Mary Cassatt (1844-1926)

Mary Cassatt was an American painter and printmaker who was a part of the group of Impressionists working in the Paris area. Even though she was American, she spent most of her adult life in France.

Her paintings portray the lives behind the scenes of contemporary women. She especially painted mothers and children and expressed their bonds. Her painting style was inspired by Edgar Degas who became her friend and Gustave Courbet. At the request of Degas, Cassatt exhibited with the Impressionists in 1879, and many times afterward.

She experimented with the medium of pastels and preferred unposed asymmetrical compositions just as Degas did. Mary urged her American friends to buy Impressionists paintings by which she influenced the American taste quite a lot at that time. A gallery dedicated to Mary Cassatt’s most famous works, “Mary Cassatt“, can be found in Artcast’s Classical Art category.

Rosa Bonheur (1822-1899)

Rosa Bonheur was a French artist mostly known for her paintings of animals, but also for the sculptures she created in a Realist style. She is considered to be one of the, if not the most famous female painter of the 19th century and was a renegade who was not interested in conforming to society’s opinions on how women should dress and behave. A fan of hunting and smoking, Bonheur was also considered to be a New Woman, a 19th century movement which greatly influenced feminism into the 20th century.
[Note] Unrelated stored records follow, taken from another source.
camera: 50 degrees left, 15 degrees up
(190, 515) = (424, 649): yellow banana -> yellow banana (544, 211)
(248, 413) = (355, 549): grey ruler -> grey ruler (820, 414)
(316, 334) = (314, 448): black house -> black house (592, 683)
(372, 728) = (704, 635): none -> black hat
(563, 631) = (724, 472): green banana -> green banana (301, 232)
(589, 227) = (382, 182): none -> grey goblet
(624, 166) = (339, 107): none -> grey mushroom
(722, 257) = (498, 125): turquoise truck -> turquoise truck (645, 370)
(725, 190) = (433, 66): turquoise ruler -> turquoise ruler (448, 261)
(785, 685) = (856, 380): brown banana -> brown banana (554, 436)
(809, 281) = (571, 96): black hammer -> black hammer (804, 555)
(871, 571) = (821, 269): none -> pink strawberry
Two of her most famous paintings are “Ploughing in the Nivernais” and “The Horse Fair”. The first one is currently on display at the Musée d’Orsay in Paris and the second one in the Metropolitan Museum of Art in NY. In her time, painting was still studio-based in most cases, but she always took her canvas outside and with that can be considered influential in the development in Impressionism and en plein air technique.
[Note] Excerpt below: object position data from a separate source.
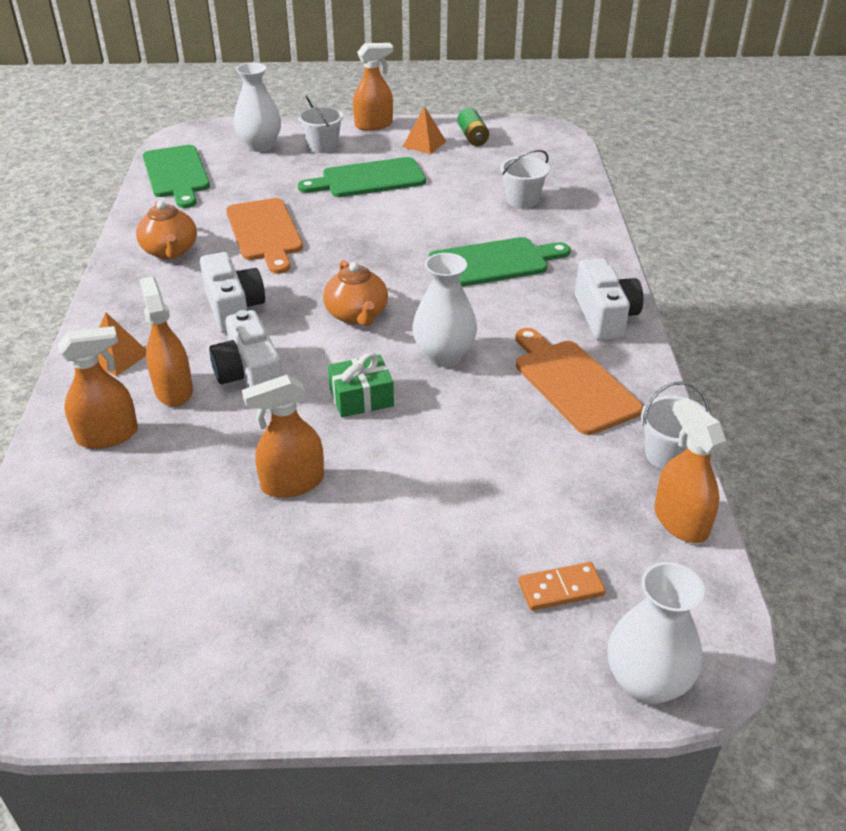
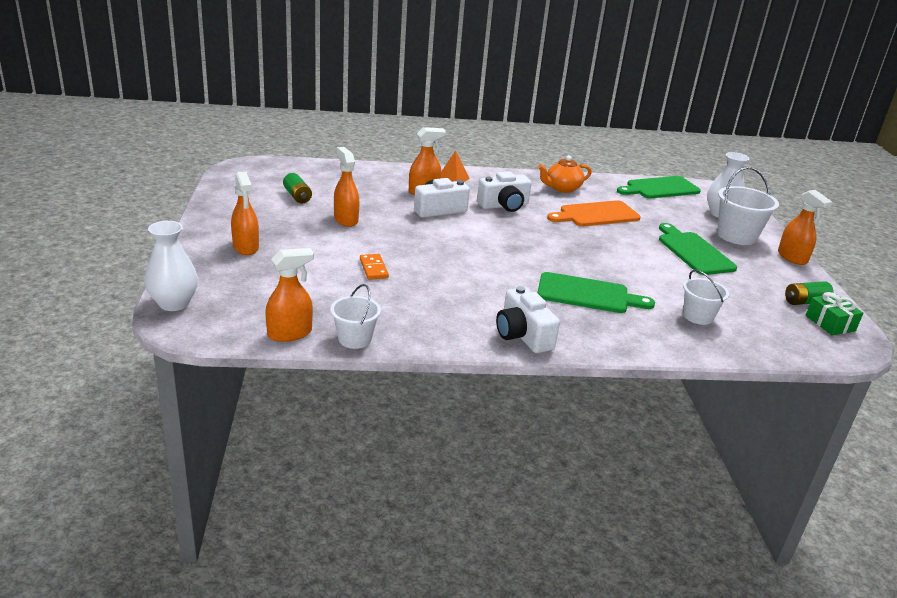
camera: 85 degrees right, 10 degrees down
(108, 435) = (387, 179): orange spray bottle -> orange spray bottle (246, 247)
(185, 560) = (297, 196): none -> green battery
(322, 146) = (736, 236): white bucket -> white bucket, size x1.58
(357, 315) = (504, 241): orange teapot -> none
(361, 398) = (418, 239): green gift -> green gift (830, 323)
(424, 144) = (773, 278): orange pyramid -> none
(444, 355) = (463, 267): white vase -> none
(493, 262) = (587, 294): green cutting board -> green cutting board turned 60 degrees counterclockwise
(561, 589) = (247, 286): orange domino -> orange domino (373, 268)
(572, 383) = (435, 311): orange cutting board -> none
(604, 316) = (523, 335): white camera -> white camera turned 75 degrees clockwise

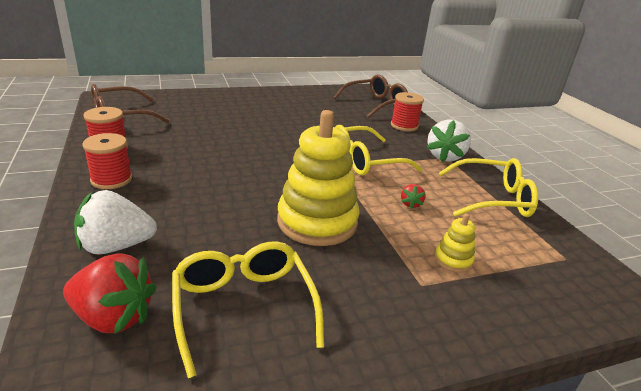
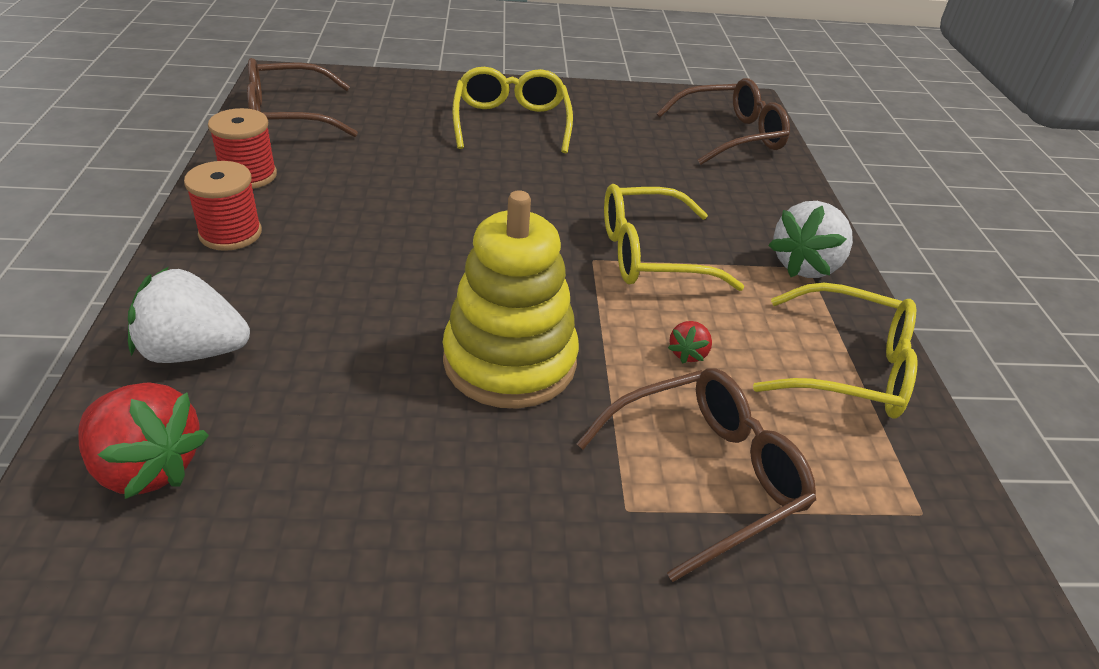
camera: 15 degrees right, 10 degrees up
(243, 307) = (329, 489): yellow glasses -> yellow glasses (511, 122)
(404, 126) = (761, 189): red spool -> none
(453, 260) = (706, 475): yellow stacking toy -> brown glasses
Berthe Morisot (1841-1895)

Berthe Morisot was another one of the three great ladies, les trios grandes dames, of Impressionism described by art critic Gustave Geffroy along with Mary Cassat and Marie Bracquemond. Born in 1841, she was a French painter and printmaker in the area of Paris and the granddaughter of Rococo master Jean-Honoré Fragonard. In 1864, she first exhibited paintings at the Salon and continued to do so until 1874 when she decided she never wanted to show her paintings there again. She became connected with Edouard Manet with whom she greatly collaborated, and eventually married his younger brother, Eugène.

During her lifetime she wasn’t commercially successful and was ridiculed for her work by the critics. They thought that her style of painting was too feminine because of her light brushstroke work. In her notebook she wrote, “I don’t think there has ever been a man who treated a woman as an equal and that’s all I would have asked for, for I know I’m worth as much as they.”

Élisabeth Vigée Le Brun (1755-1793)

Elisabeth Vigee Le Brun was one of the most famous portraitists of the 18th century in France. She was also known as Madame Le Brun and rose to even more fame after she began painting portraits of Queen Marie Antoinette.

She depicted her subjects in a very flattering and elegant way which is why she was famous among aristocrats and royalty. She left France during the Revolution and spent 12 years abroad between Italy, Austria and Russia. Later in life, after she eventually returned to France, she enjoyed fame and success very untypical for a female artist at the time.